Pantau.com - Utang Luar Negeri (ULN) pemerintah dan bank sentral per akhir Januari 2018 mencapai USD357,5 miliar atau Rp4,361 triliun dengan kenaikan 10,3 persen. Hal itu mengacu pada kurs rupiah pada APBN 2018 sebesar Rp13.400.
Menanggapi hal itu, Pengamat Institute for Development of Economics and Finance (INDEF), Bhima Yudhistira mengatakan, kenaikan ULN sebesar 10,3 persen merupakan sebuah peringatan keras terhadap pemerintah. Ia pun membandingakan hal tersebut dengan retribusi pajak yang diterima.
"Sebenarnya kenaikan ULN ini cukup menghawatirkan dan kurang produktif. Pertumbuhan ULN mencapai 10,3 persen tapi kita cek kinerja penerimaan pajak hanya tumbuh 4 persen rata rata 2 tahun terakhir," ujarnya kepada Pantau.com melalui pesan singkat, Jakarta, Kamis (15/3/2018).
Baca juga: Kemenkeu Sebut Utang Negera Akan Terus Bertambah Selama Defisit
Rasio pembayaran tersebut, lanjut Bhima, terdiri dari cicilan pokok dan bunga utang terhadap penerimaan pajak tahun 2017 yang sudah mencapai 31 persen. Meningkat drastis dari tahun 2016 yang masih di kisaran 26 persen.
"Kemudian bertambahnya utang juga tidak berkorelasi dengan naiknya pertumbuhan ekonomi. Utang naik, ekonomi hanya tumbuh 5 persen. Ini ada diskonektivitas," paparnya.
Menurutnya utang yang digunakan untuk mengejar pembangunan infrastruktur yang dicanangkan selama tiga tahun belum menampakkan hasil hingga saat ini.
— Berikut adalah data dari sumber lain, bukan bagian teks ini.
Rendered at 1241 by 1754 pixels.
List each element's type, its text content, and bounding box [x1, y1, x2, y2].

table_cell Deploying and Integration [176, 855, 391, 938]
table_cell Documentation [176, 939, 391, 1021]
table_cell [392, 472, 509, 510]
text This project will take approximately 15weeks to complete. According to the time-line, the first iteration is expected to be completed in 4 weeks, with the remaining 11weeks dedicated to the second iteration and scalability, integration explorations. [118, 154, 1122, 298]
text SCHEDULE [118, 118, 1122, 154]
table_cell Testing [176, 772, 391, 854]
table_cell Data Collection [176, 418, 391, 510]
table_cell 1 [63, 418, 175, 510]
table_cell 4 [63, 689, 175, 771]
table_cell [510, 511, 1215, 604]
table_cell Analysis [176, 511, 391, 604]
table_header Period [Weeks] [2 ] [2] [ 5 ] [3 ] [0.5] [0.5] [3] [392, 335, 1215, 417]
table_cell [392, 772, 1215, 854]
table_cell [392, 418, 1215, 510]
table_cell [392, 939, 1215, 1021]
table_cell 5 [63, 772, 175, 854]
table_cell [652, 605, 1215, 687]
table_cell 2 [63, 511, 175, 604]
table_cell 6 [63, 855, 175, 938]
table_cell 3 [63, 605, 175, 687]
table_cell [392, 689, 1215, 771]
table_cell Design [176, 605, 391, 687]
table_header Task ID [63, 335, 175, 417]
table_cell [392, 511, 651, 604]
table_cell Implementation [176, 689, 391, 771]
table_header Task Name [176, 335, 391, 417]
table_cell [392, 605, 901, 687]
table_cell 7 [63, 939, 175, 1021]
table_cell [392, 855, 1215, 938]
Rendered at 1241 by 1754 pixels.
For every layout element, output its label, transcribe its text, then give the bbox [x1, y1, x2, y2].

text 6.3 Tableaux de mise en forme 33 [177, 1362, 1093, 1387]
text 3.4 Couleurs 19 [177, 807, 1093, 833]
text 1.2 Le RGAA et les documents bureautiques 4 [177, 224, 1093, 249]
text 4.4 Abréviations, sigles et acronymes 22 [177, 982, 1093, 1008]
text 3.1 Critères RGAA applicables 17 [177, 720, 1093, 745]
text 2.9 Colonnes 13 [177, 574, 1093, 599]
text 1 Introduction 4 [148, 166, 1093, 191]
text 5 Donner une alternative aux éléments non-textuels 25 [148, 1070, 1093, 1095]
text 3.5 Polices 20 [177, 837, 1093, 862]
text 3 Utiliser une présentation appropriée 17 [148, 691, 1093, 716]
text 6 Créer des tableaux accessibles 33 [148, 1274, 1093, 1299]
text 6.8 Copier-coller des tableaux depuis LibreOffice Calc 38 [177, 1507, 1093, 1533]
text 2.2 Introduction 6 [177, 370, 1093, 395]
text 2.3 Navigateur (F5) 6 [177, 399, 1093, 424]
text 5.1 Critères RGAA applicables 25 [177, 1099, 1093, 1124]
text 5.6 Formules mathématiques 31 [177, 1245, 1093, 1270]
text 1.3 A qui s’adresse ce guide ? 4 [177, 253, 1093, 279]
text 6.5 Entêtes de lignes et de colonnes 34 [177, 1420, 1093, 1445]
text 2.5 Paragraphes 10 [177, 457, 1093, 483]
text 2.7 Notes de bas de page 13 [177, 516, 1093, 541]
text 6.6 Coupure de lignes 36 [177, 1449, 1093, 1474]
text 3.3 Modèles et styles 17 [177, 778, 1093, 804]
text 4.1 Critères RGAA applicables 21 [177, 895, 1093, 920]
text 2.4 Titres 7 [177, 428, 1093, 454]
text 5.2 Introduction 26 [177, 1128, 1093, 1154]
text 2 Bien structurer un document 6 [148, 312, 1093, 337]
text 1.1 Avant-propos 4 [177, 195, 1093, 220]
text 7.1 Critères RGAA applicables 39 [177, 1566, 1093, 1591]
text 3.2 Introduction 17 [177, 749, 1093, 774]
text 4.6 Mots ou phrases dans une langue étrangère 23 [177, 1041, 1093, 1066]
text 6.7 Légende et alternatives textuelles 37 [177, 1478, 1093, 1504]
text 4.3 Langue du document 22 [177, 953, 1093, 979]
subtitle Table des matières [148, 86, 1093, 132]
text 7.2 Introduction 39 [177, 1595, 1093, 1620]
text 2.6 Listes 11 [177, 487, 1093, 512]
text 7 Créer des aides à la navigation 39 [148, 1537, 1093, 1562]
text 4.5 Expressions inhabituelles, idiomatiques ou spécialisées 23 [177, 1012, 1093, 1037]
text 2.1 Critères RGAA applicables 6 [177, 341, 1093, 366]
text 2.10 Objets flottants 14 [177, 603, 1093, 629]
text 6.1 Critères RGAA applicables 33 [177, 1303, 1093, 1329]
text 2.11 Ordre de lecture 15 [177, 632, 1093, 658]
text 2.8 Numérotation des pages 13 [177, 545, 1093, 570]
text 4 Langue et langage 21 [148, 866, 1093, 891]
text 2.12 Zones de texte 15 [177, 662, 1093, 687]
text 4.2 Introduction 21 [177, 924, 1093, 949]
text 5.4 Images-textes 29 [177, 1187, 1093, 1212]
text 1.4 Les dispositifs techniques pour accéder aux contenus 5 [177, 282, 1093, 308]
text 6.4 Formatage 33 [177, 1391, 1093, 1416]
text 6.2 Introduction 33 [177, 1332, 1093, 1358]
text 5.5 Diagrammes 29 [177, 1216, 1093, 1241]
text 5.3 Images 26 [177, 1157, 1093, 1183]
Bahkan, penyerapan tenaga kerja di sektor konstruksi pada tahun 2016 juga anjlok sebanyak 230 ribu orang.
"Jadi ada yang harus dievaluasi dari bertambahnya utang yang kurang produktif ini," katanya.
Baca juga: Wow! Utang Luar Negeri Indonesia Mencapai...
Selain itu, bertambahnya nominal ULN di saat rupiah lemah kata Bhima, dikhawatirkan menambah risiko kewajiban pembayaran utang pemerintah. Berdasarkan data BI, kewajiban pembayaran utang luar negeri pemerintah pada jatuh tempo tahun 218 mencapai USD9,1 miliar yang terbagi menjadi USD5,2 miliar pokok dan USD3,8 miliar bunga.
"Jika gunakan kurs Rp13.400 maka pemerintah wajib membayar Rp121,9 triliun. Sementara dengan kurs 13.700 menjadi Rp124,6 triliun. Ada selisih pembengkakkan akibat currency missmatch sebesar Rp2,7 triliun," jelasnya.
"Jika kondisi pelemahan rupiah berlanjut, imbasnya swasta bisa gagal bayar, mengulang krisis 98. Risiko bagi swasta juga perlu dicermati mengingat tidak semua ULN swasta di hedging. Kalau untuk tahun ini masih tahap lampu kuning alias waspada. Apalagi kalau rupiah trennya melemah sampai akhir tahun," imbuhnya.